Do total dos mandados de prisão emitidos, dois são para prefeitos, quatro ex-prefeitos, quatro vereadores, seis secretários ou ex-secretários, além de diversos servidores públicos. Até o início da tarde, tinham sido emitidos 90 laudos periciais. Entre as pessoas que já foram presas nesta terça estão o ex-prefeito do município de Fátima, Osvaldo Ribeiro de Nascimento, o Secretário de Finanças e filho do prefeito, José Roberto, além do Secretário de Educação Sidinei Andrade.
De acordo com o delegado José Nogueira, responsável pelo caso, os envolvidos nas fraudes desviavam verba federal do Fundo de Manutenção e Desenvolvimento da Educação Básica e de Valorização dos Profissionais da Educação (Fundeb) ou verbas estaduais e municipais - as fraudes eram cometidas por meio da contratação de empresas de fachada para eventos; contratação de empresas para obras públicas, a exemplo da construção de escolas; além de haver desvio de dinheiro do Ministério da Saúde para compra de remédios, e verba municipal desviada também do transporte escolar.

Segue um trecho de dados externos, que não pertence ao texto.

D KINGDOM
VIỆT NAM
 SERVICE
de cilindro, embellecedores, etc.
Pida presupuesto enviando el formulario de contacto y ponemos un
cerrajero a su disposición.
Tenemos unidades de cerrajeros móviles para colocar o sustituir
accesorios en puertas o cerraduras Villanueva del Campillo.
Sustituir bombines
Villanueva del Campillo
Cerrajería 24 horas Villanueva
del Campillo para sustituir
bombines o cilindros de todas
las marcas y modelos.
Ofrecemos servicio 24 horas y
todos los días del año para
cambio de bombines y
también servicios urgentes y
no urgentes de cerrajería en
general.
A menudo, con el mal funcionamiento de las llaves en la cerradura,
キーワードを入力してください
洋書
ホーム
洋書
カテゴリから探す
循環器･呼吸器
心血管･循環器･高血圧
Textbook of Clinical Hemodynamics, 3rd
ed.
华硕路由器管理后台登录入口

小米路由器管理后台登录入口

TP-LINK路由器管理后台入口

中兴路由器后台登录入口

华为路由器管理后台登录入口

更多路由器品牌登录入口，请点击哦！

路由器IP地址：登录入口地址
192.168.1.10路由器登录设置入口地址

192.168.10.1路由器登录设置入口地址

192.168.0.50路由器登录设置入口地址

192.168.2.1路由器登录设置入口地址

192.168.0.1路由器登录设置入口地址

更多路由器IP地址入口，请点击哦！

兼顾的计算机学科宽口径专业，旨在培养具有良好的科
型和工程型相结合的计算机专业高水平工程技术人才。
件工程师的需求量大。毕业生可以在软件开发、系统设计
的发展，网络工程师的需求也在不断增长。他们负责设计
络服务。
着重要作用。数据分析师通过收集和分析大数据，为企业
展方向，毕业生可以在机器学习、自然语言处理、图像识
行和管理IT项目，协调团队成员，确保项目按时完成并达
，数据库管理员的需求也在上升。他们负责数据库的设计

Uma das empresas investigadas é a União Brasil Transporte, que está em nome de dois ex-assessores do deputado Luiz Argôlo, da Solidariedade da Bahia, segundo o Jornal Nacional. Luiz Argôlo e a empresa já foram citados em outra investigação da Polícia Federal, a Lava Jato, que prendeu o doleiro Alberto Youssef. A assessoria do deputado disse que ele não tem qualquer relação com a empresa investigada na operação e que desconhece as atividades dos ex-assessores.
Os primeiros indícios que renderam dois anos de investigações foram encontrados no município de Fátima, localizado a 342 km de Salvador. De acordo com a PF, os prefeitos das cidades de Sítio do Quinto, Clegivaldo Santa Rosa, e de Fátima, José Idelfonso Borges dos Santos também se encontram entre os envolvidos. Eles tinham até a noite de terça-feira para se apresentarem à sede da Polícia Federal em Feira de Santana, na Bahia. Como isso não ocorreu eles tiveram os pedidos de prisão preventiva decretada.
Os envolvidos vão responder por mal uso de dinheiro público, lavagem de dinheiro, e contra lei de licitação. Ao todo 12 envolvidos já foram levados para o presídio regional de Feira de Santana.